There are numerous decorative elements to take note of, including the regal equestrian statue of Henri IV at the point where the bridge crosses the Ile de la Cité. This is actually a replica created in 1818: the original was destroyed in 1792 during the French Revolution. Pont Neuf - Statue équestre d'Henri IV:
Quai de Conti - opposite southern side of Pont Neauf:
We walk 350 m. further north-west from the Pont Neuf to the Pont des Arts along the southern bank of the Seiene. In the middle of this section, on our left, we see the Monnais de Paris (Paris Mint) and we arrive to the Pont des Arts, on our left, is the impressive Institut de France.
The Pont Des Arts differs from many other bridges in Paris in that it is constructed of metal and is entirely pedestrian. With one of the most stunning views in all of Paris this is a top hang-out and pick-me-up zone in good weather. People bring wine and picnics, others bring guitars and the atmosphere is almost always festive. Starting in 2008, romantic couples, mostly if not all tourists, began attaching padlocks with their names to the bridge and throwing the key into the Seine as a gesture of their commitment to each other. At its peak there were more than a million locks and city officials began to be concerned that the weight might be damaging the structure of the bridge. In 2014 part of the parapet actually collapsed and the authorities began a social media campaign called Love without Locks, encouraging tourists to take selfies instead. They removed the locks which weighed around 45 tons and began to replace the railings with panels that you could not hang a lock on. The Pont des Arts is a relative newcomer to the Parisian landscape. Emperor Napoleon I commissioned a metallic pedestrian bridge in around 1802. Consisting of nine arched structures, it would be Paris' first of its kind made of metal — a preview, perhaps, of the modern city to come. It was initially meant to resemble a suspended garden, lined with greenery, flowers and equipped with benches for passersby to enjoy. Initially, pedestrians had to pay a small fee to cross or sit on it. These days, of course, it's free to visit. Following World War I and II, the bridge suffered structural damage from aerial bombing and boat accidents. After engineers deemed it unsafe in the late 1970s, it was closed to the public for a number of years. The city decided to reconstruct it, reopening the Pont in 1984. The new bridge is nearly identical to the Emperor Napoleon's, but only features seven arches instead of the original nine. Since then, it's become one of the city's most popular spots for picnics, romantic views, and even art exhibitions: numerous painters and photographers chose to set up on the Pont to work on new landscapes and showcase their work. The bridge became a UNESCO World Heritage site in 1991, along with the rest of the banks of the Seine from the Ile Saint Louis to the Eiffel Tower:
We continue walking for (again) 350 m. north-west and arriving to the Pont du Carrousel. This bridge is referred, sometimes, to as the Pont du Louvre. It was originally named the Pont des Saint-Peres. The present bridge was constructed between 1935 and 1939 directly in line with the entrance to the Musee du Louvre where the Arc de Triomphe du Carrousel stands. It was moved a few metres along with its four large statues, so as to make it in line with The Louvre Museum. It is now 33 metres in width and has three arches with the outer two being 36 metres and the middle arch being 42 metres, but is also higher than the previous one, so as navigating the river from both of these aspects was made easier. The Pont du Carrousel has also dressed with quarried stone to make it look in keeping with its surroundings, especially with its location by the historical former palace. There are the four stone statues, which were designed by Louis Petitot as allegorical statues, depicting Industry, Abundance, The City of Paris and The River Seine, which originate from the original bridge back in 1847, although the bases they sit on are more recent.

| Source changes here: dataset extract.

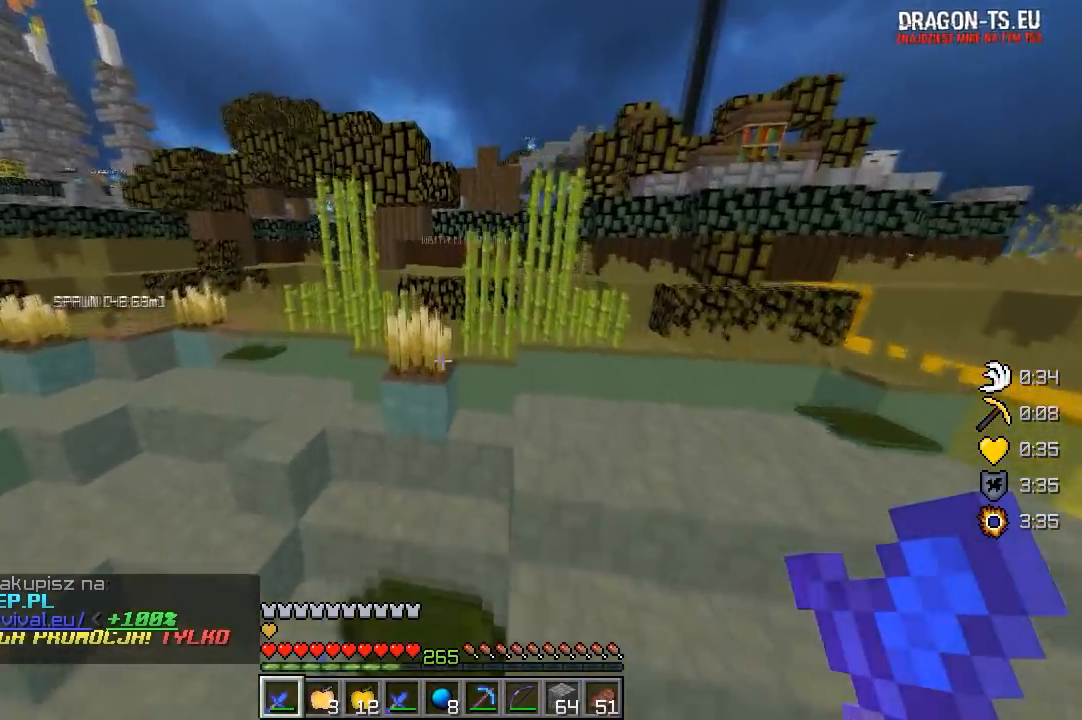
{"keys": ["w"], "mouse": [], "events": []}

View from Pont du Carrousel to Pont Royal:
To arrive to the next bridge - Pont Royal - we walk 210 m. along the Seine, along Quai Voltaire, with our face to the west. From the beginning of the 17th century, several efforts were made to link the Louvre and boulevard Saint-Germain by a pedestrian bridge, to the right of the rue du Bac, in order to replace the paid ferry that was named after this road. After several attempts at constructing bridges, finally destroyed by high water levels in the Seine, the construction of a new bridge of Pont Royal was ordered by Louis XIV. Jules Hardouin was instructed to build a bridge in stone. The five-arch bridge was built between 1685 and 1689 using the best materials and finest stone. Since its construction, it has only been slightly modified. It is a listed historical monument.
Pont Royal + Louvre Museum + Carrousel du Louvre:
Further west, we walk along Quai Anatole France 450 m. - heading to Passerelle Léopold-Sédar-Senghor. Musée d'Orsay, 1 Rue de la Légion d'Honneur is on our left.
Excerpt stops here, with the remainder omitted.